Ontvankelijkheid in het hoger beroep
Op grond van de processtukken en het onderzoek ter terechtzitting in hoger beroep is komen vast te staan dat de dagvaarding van de verdachte om op 25 januari 2013 ter terechtzitting in eerste aanleg te verschijnen aan hem op 10 december 2012 in persoon is uitgereikt. De verdachte had derhalve binnen een termijn van veertien dagen na het op 25 januari 2013 gewezen vonnis in hoger beroep moeten komen. Het hoger beroep is echter pas op 1 mei 2013 ingesteld.
De raadsman van de verdachte heeft ter terechtzitting in hoger beroep aangevoerd dat de verdachte psychotische episodes kent en ook anderszins een verminderde geestesgesteldheid heeft. De verdachte had, aldus de raadsman, niet de tegenwoordigheid van geest om tegen het vonnis van 25 januari 2013 tijdig hoger beroep in te (doen) stellen.
Het hof overweegt dienaangaande dat niet is gesteld - noch overigens aannemelijk is geworden - dat de verdachte op en/of na 25 januari 2013 in een psychotische toestand verkeerde en dientengevolge tijdens de hiervoor bedoelde termijn van veertien dagen niet in staat was om te beoordelen of tegen meergenoemd vonnis hoger beroep diende te worden ingesteld, doch dit nadien alsnog zo spoedig mogelijk heeft laten doen.

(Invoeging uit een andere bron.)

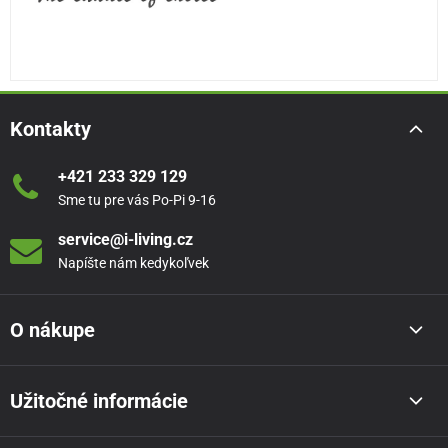
Kontakty
+421 233 329 129
Sme tu pre vás Po-Pi 9-16
service@i-living.cz
Napíšte nám kedykoľvek
O nákupe
Užitočné informácie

De stelling dat de verdachte – naar het hof begrijpt - in het algemeen, nog los van psychotische episodes, onvoldoende tegenwoordigheid van geest bezit om te kunnen beoordelen of er hoger beroep dient te worden ingesteld en om in te kunnen schatten wat de gevolgen zijn indien hij nalaat dit tijdig te doen, is onvoldoende onderbouwd. De raadsman heeft daartoe verwezen naar de zich in het dossier bevindende rapporten van de psycholoog prof. dr. J.J. Baneke d.d. 13 oktober 2010 en van de reclassering d.d. 14 oktober 2010. Op grond van die rapporten kan evenwel niet worden aangenomen dat de verdachte over een zodanige psychische gesteldheid beschikt dat hij – ook op en/of na 25 januari 2013, althans vóór 1 mei 2013 – niet in staat was om te beoordelen of tegen het vonnis van 25 januari 2013 hoger beroep diende te worden ingesteld.
Nu dit ook anderszins niet aannemelijk is geworden, dient de verdachte in het hoger beroep niet-ontvankelijk te worden verklaard.
BESLISSING
Het hof:
Verklaart de verdachte niet-ontvankelijk in het hoger beroep.
Dit arrest is gewezen door mr. L.A.J.M. van Dijk, mr. M.J. de Haan-Boerdijk en mr. H.A. van Brummen, in bijzijn van de griffier mr. J.C.A. Verhoef.
Het is uitgesproken op de openbare terechtzitting van het hof van 2 januari 2014.
Mr. H.A. van Brummen en mr. M.J. de Haan-Boerdijk zijn buiten staat dit arrest te ondertekenen.